Data excerpts
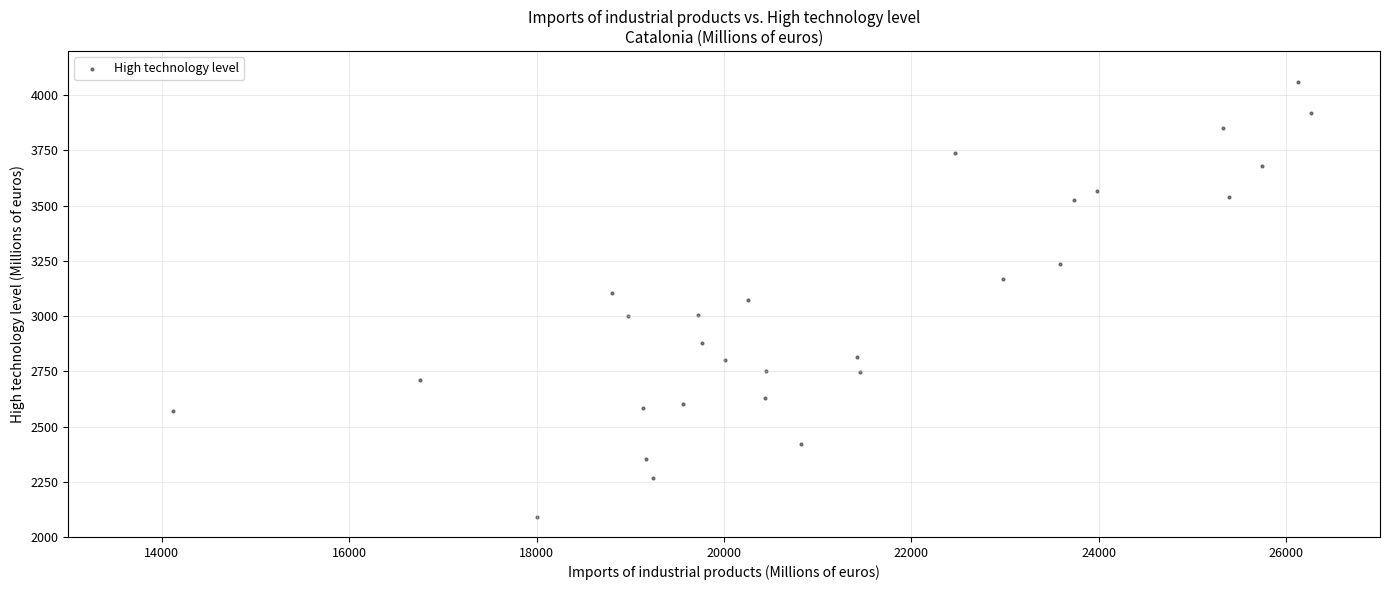

What is the range of X values (max minus min)?

12141.8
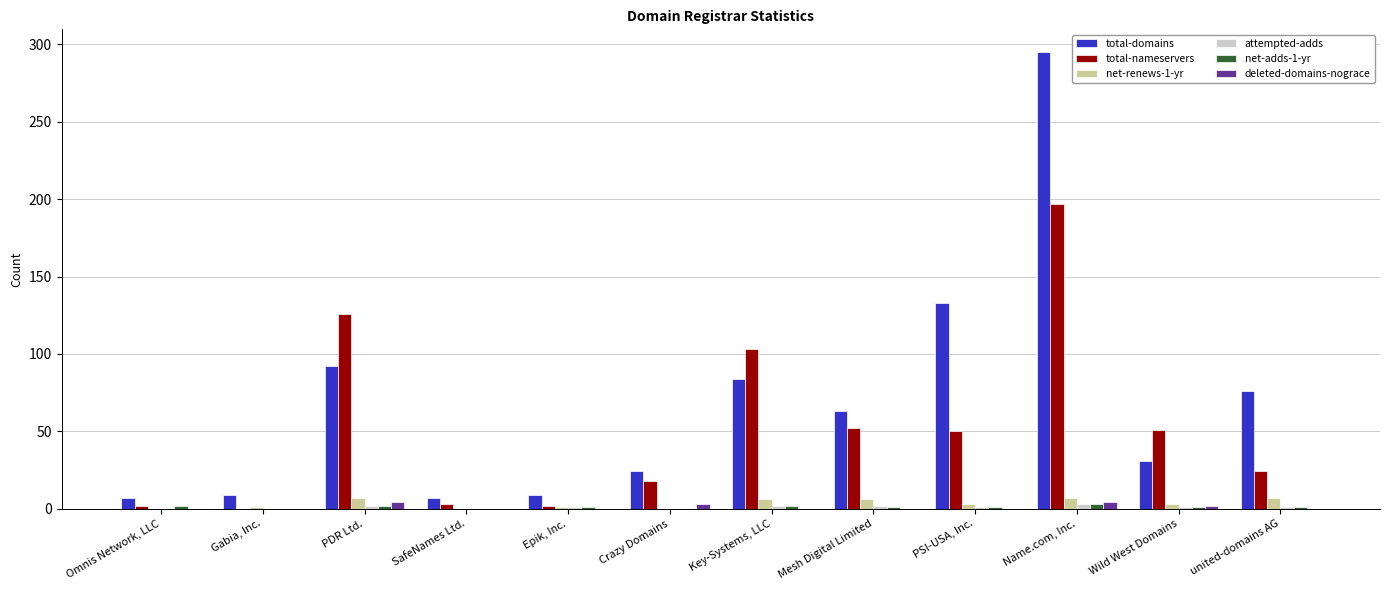

What is the sum of all total-domains values?

830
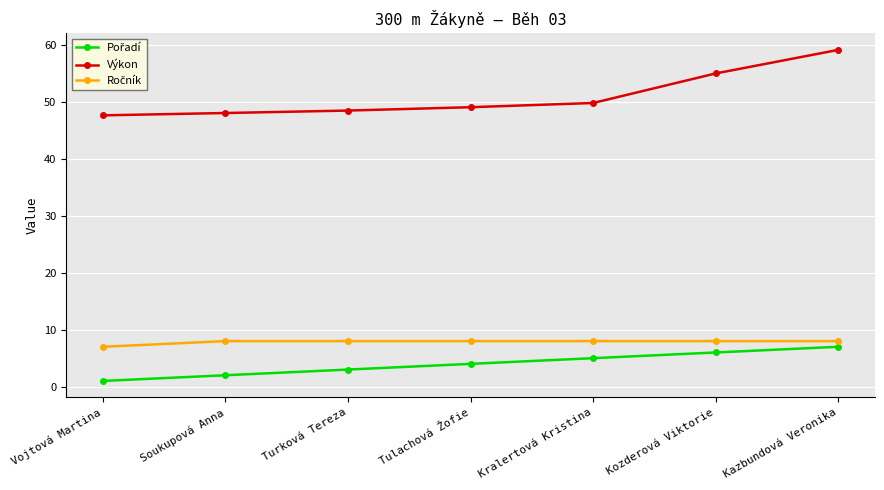

Which series has the widest spread of values?

Výkon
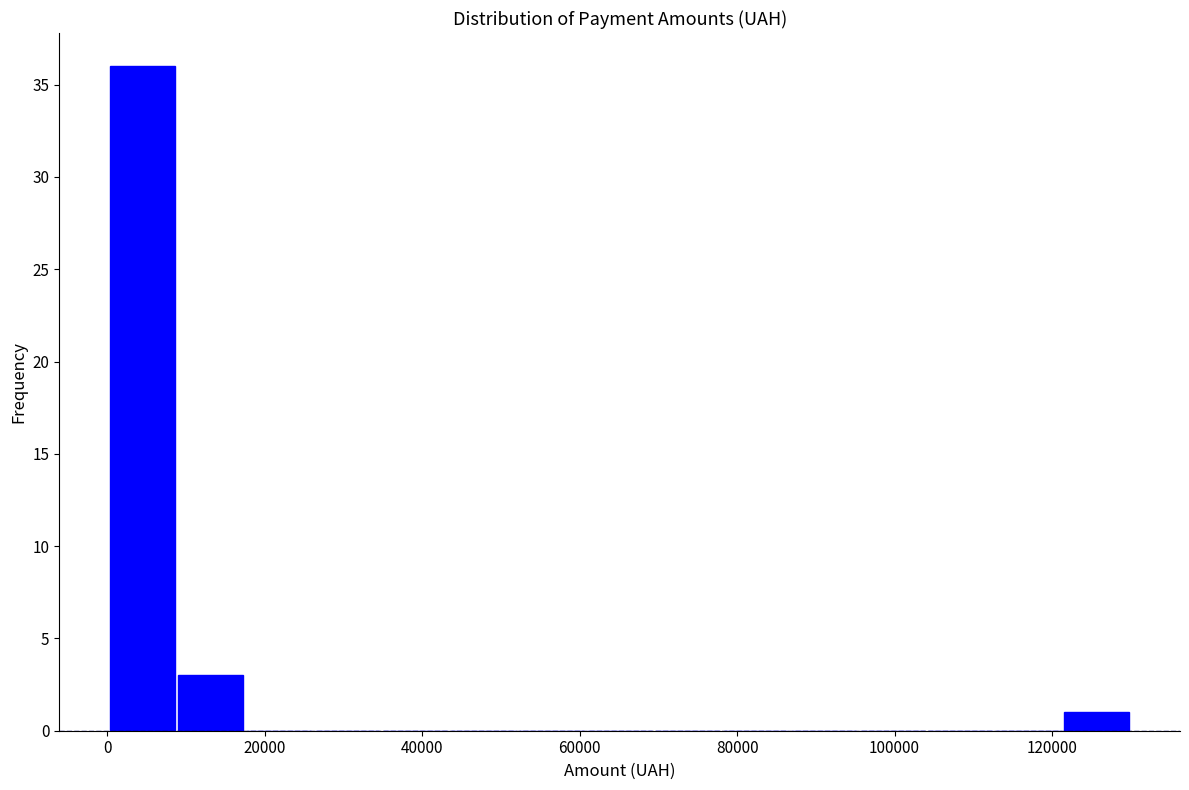

Reading left to right, transcribe this chart: for each bar, give the range it covers on the x-axis and its height. Neither the bar edges nor the heights are printed on the chart, so give them approximately, as read against the axes.

0 to 8000: 36
8000 to 18000: 3
18000 to 26000: 0
26000 to 34000: 0
34000 to 44000: 0
44000 to 52000: 0
52000 to 60000: 0
60000 to 70000: 0
70000 to 78000: 0
78000 to 86000: 0
86000 to 96000: 0
96000 to 104000: 0
104000 to 112000: 0
112000 to 122000: 0
122000 to 130000: 1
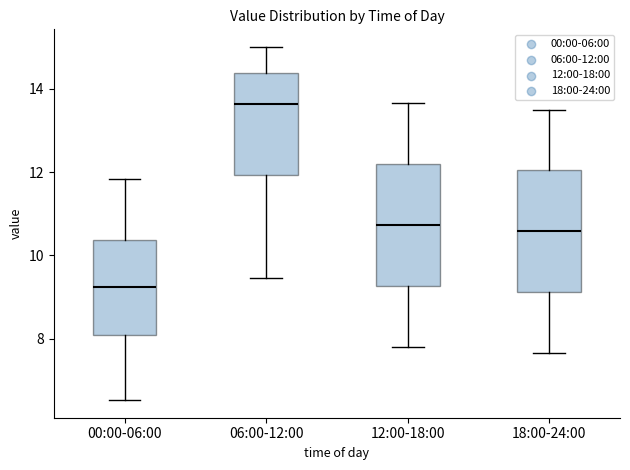

Where is the upper edge of the box for 12:00-18:00 on the y-axis? The values are not printed on the chart, so give them approximately, as read against the axis.

12.2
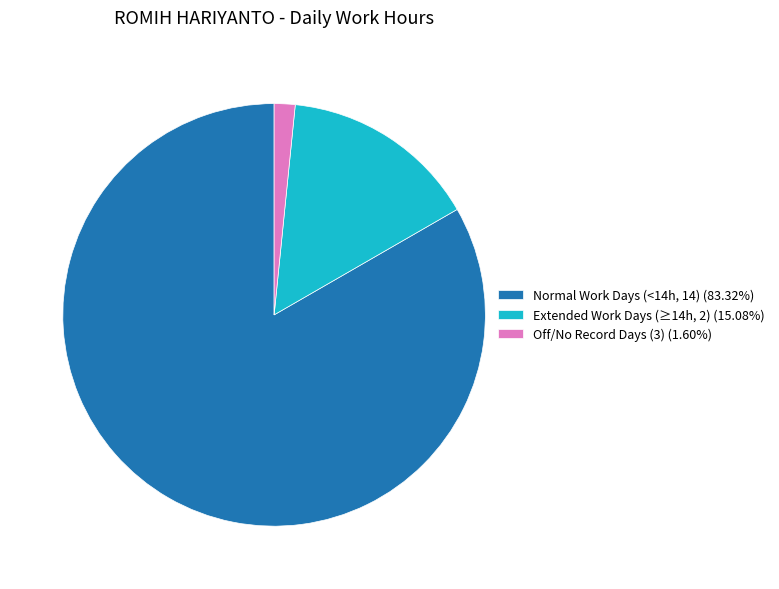

Count the number of slices in the pie.

3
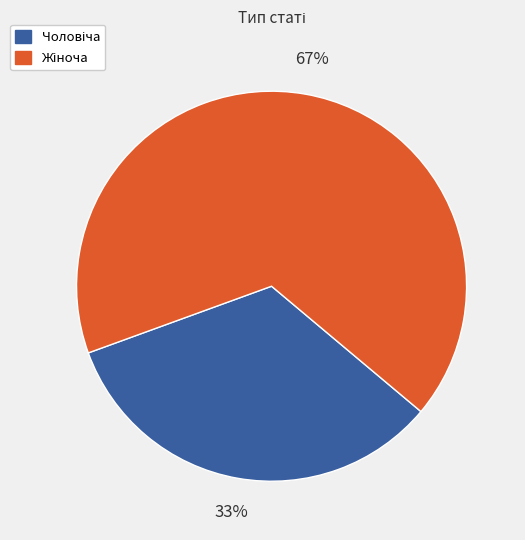

How many slices are in this pie chart?

2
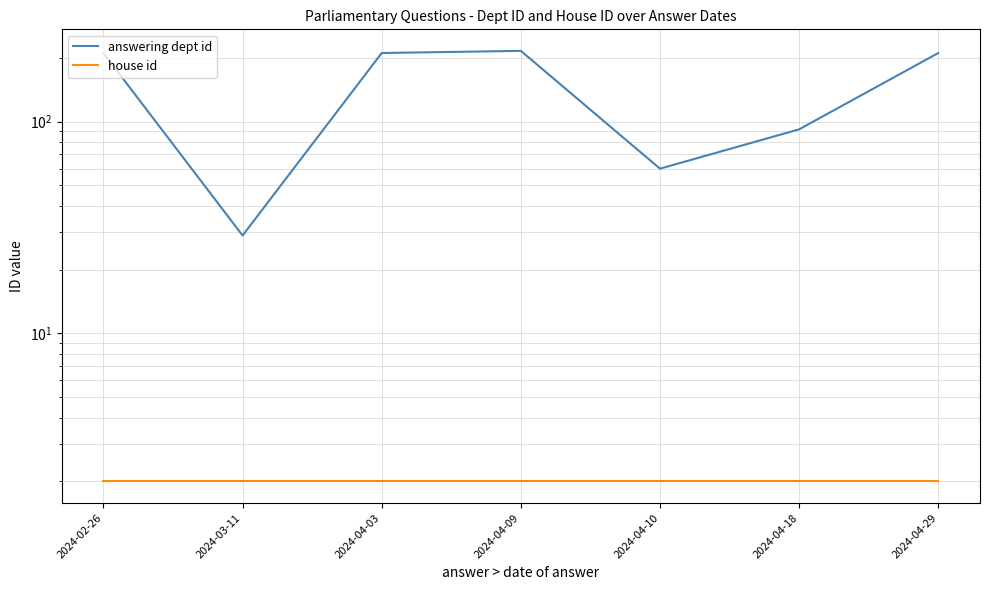

What is the smallest value displayed?

2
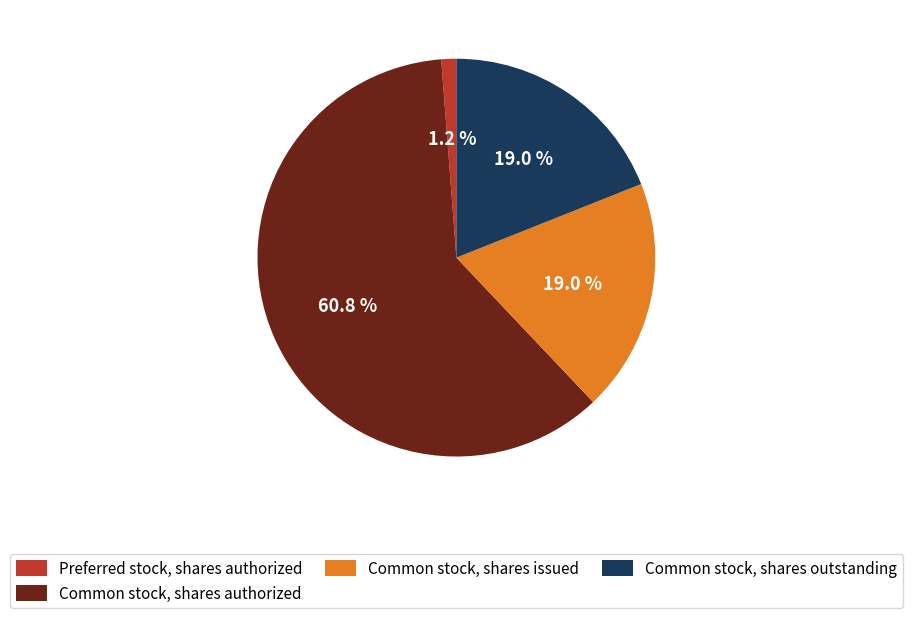

Is there any slice that represents more than half of the pie?

Yes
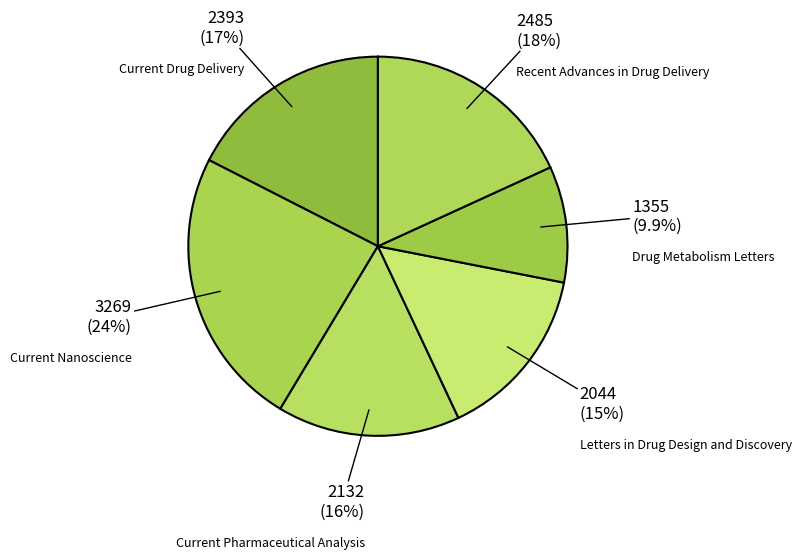

The Drug Metabolism Letters slice represents 10% of the pie. True or false?

True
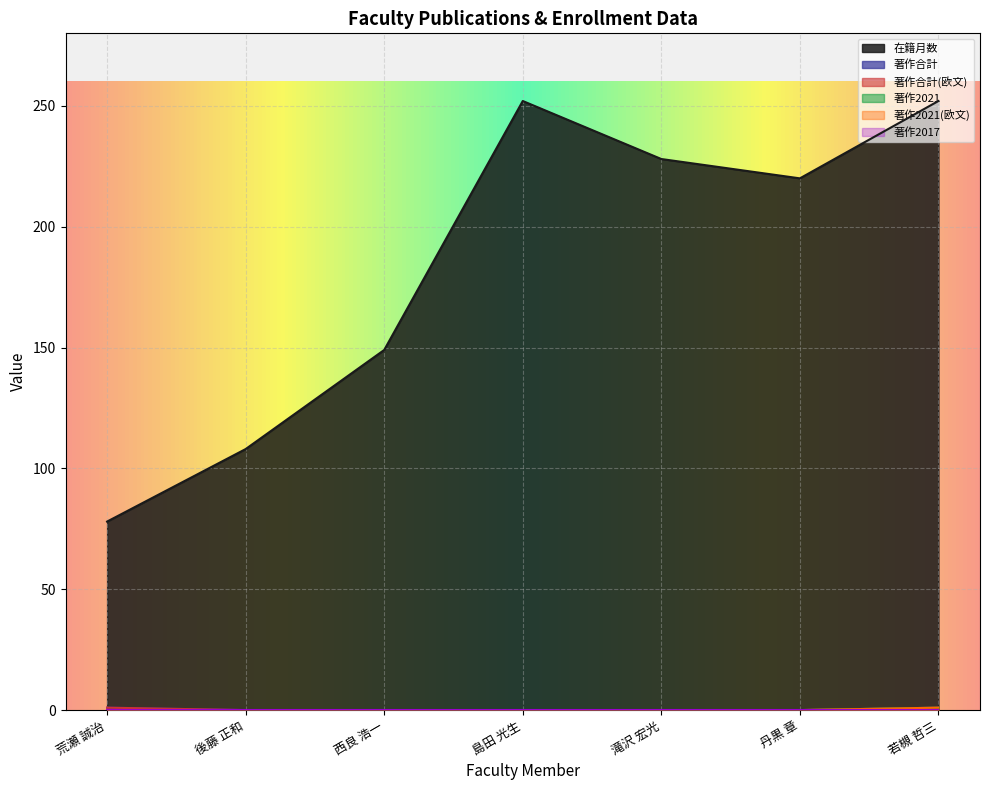

True or false: 著作合計(欧文) and 在籍月数 intersect in this chart.

False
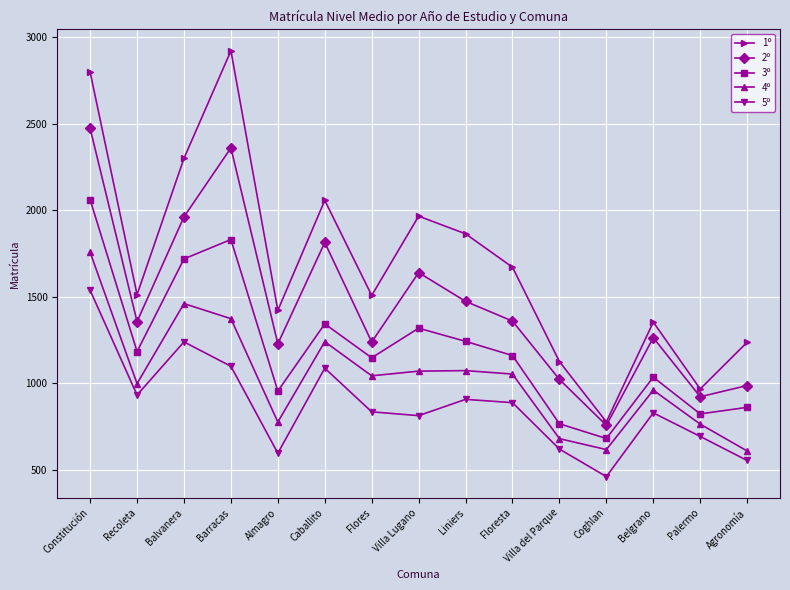

True or false: 4º and 3º intersect in this chart.

False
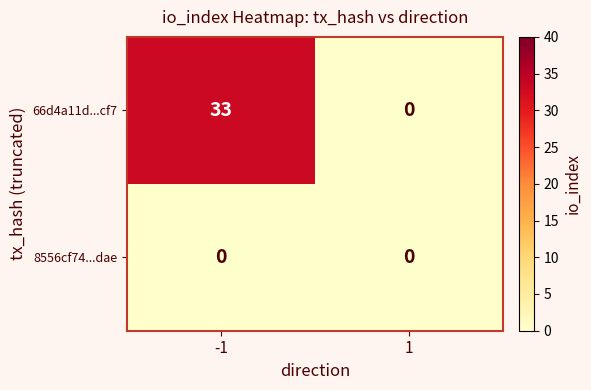

Which series has the largest total across all categories?

66d4a11d...cf7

_Work instruction_:
Reproduce the records word for word, beginning with the line that contains "Where is the" and continuing through the line that contains "True or false: 著作合計(欧文)", with both of those lines included. Omit the pictures from the reproduction.

_Exercise output_:
Where is the upper edge of the box for 12:00-18:00 on the y-axis? The values are not printed on the chart, so give them approximately, as read against the axis.

12.2

Count the number of slices in the pie.

3

How many slices are in this pie chart?

2

What is the smallest value displayed?

2

Is there any slice that represents more than half of the pie?

Yes

The Drug Metabolism Letters slice represents 10% of the pie. True or false?

True

True or false: 著作合計(欧文) and 在籍月数 intersect in this chart.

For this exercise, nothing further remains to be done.